Wiedergelesen: J´ ai tué ...
„Die Sonne ist den ganzen Tag über den Himmel
gewandert. Ich wollte sie für uns entzweischneiden. Ich hätte dir das größere
Stück überlassen, wie früher bei der Lammschulter.“
Ich habe
Emma S. getötet:
So heißt
das Buch der Autorin Emma Santos, das 1976 in der édition des femmes erschienen
ist und das mit dieser Selbstauslöschung einer obsessiv Liebenden endet: „In
dem Augenblick, als er am 2. Juli 1975 nicht zu der Verabredung beim Psychiater
gekommen ist, habe ich Emma S. getötet, Emma S., die Schriftstellerin, mit
einem vom MANN auferlegten Namen, seinem Namen, literarische und psychiatrische
Frau ...“. Emma S., ein Pseudonym – die Autorin ist tatsächlich ‚tot‘, im Sinne
der Rezeption zumindest: Kaum eine Spur von ihr im Internet, die irgendwann in
den 1940er Jahren geboren, und früh, 1983, gestorben ist.
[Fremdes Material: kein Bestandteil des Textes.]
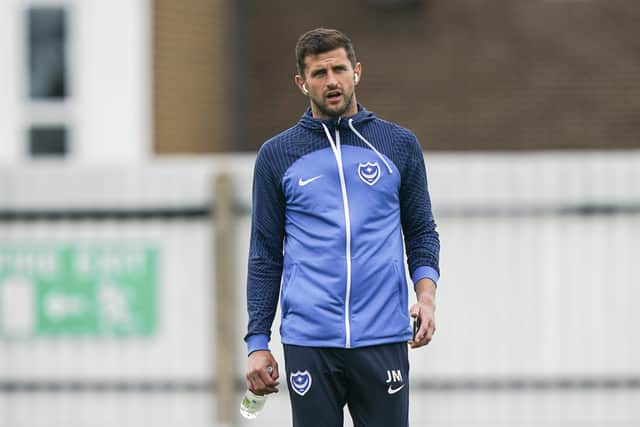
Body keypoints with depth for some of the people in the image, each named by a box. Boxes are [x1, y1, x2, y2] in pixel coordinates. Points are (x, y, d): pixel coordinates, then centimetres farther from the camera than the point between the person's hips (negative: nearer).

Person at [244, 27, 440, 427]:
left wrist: (426, 294, -5)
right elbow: (265, 256, 9)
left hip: (383, 338, 0)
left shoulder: (400, 145, 8)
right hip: (309, 342, 0)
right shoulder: (277, 155, 7)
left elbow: (421, 231, 13)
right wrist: (257, 341, 3)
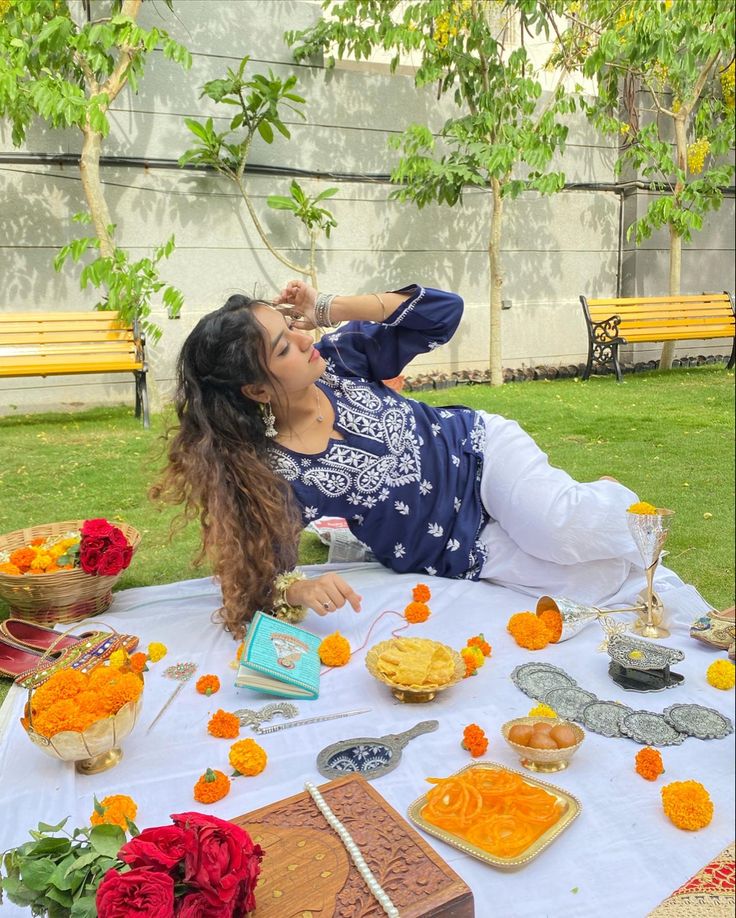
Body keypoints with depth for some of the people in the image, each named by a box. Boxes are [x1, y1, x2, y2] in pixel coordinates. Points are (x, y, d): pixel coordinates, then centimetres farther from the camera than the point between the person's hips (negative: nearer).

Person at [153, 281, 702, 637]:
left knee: (563, 529, -29)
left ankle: (609, 500, 5)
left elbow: (441, 311, -13)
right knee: (605, 584, -14)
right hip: (462, 553, -2)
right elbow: (261, 575, -21)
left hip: (479, 451, 2)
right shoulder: (272, 475, -21)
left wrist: (328, 308, -20)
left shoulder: (337, 357, -11)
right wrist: (299, 591, -45)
Die Bücher:
vergriffen.
Sicherlich,
vieles, was in „Emma S.“ steht, erinnert an die typischen Merkmale der 1970er
Frauenliteratur: die Frau als die unterdrückte, vom Mann gemachte, vom Mann und
der Gesellschaft als wahnsinnig abgestempelte Andere ... Abtreibung und Gebären
spielen zentrale Rollen, das Ringen um das Schreiben und das Ringen um den
weiblichen Körper – eng verknüpft. Die radikale Innerlichkeit und die
Larmoyanz, der intensive Verweis auf die eigene Autobiographie, das alles
befremdet heute.
Und doch
... Das Buch schildert den Sog des Begehrens mit wenigen Strichen: „Deine
Silhouette wie ein hüpfendes Kind, trotz deiner vierzig Jahre. Deine schmalen
Hüften und Dein starker Penis.“ – Und es entwirft eine poetische Annäherung an
die darunter lauernde Obsession: „Ich verwechselte dich mit der Krabbe, und
mein Körper heulte auf: Dich unter deiner Schale aus Härte platzen zu sehen,
deine Rinde abzuschälen“.
Mich
erinnerten zahlreiche Passagen an Ingeborg Bachmanns Malina ‒ thematisch,
bisweilen sogar sprachlich: Auch in „Emma S.“ geht es um Sprache und Identität,
Wahnsinn und Ausschluss der bürgerlichen Frau. Das Ich des Buchs wird von ihrem
Mann gedemütigt und verlassen, nach ihrer obsessiven Reaktion mit
Elektroschocks gequält, in geschlossene Räume gesperrt, schließlich der
deprimierenden Gleichförmigkeit einer „Tagesklinik“ überlassen, vor deren Toren
Männer darauf warten, die „wahnsinnigen“ Frauen ins Bett zu kriegen: „In den
letzten Tagen im psychiatrischen Zentrum ist es zu heiß und wir schleppen uns
herum wie an den letzten Schultagen vor den großen Ferien. Wir gehen in die
Kneipen. Wir versuchen, uns von den Proletariern im Café einen ausgeben zu
lassen ...“
Die
zeitgenössische Literaturkritik war gespalten, die ZEIT lobte 1978 zwar, dass
„die Geschichte Eindruck“ mache, „weil sie die zerstörerische Dimension von
Liebesbeziehungen durch das Ende begreifen lehrt“, konnte dem Buch ansonsten
aber wenig abgewinnen: „Emma Santos Sprache geht über das Klischee vom neuen, anderen
Schreiben nicht hinaus; sie gerät ihr zu einer nur noch prätentiösen
Unmittelbarkeit der kurzen Sätze, deren anspruchsvolle Simplizität schwer
erträglich ist.“
Diesem
Urteil schließe ich mich nicht an – es ist gerade die Knappheit der Sprache,
die „Unmittelbarkeit der kurzen Sätze“, die das Buch lesenwert macht und die
vielleicht heute sogar besser verstanden, ja, goutiert werden könnte – für die Bühne ist „J`ai tué Emma S.“ zumindest aktuell adaptiert worden. Und es gibt
eine schonungslose Selbstauslieferung von Autorin und Figur zu entdecken, die
der zeitgenössischen Literatur bisweilen fehlt.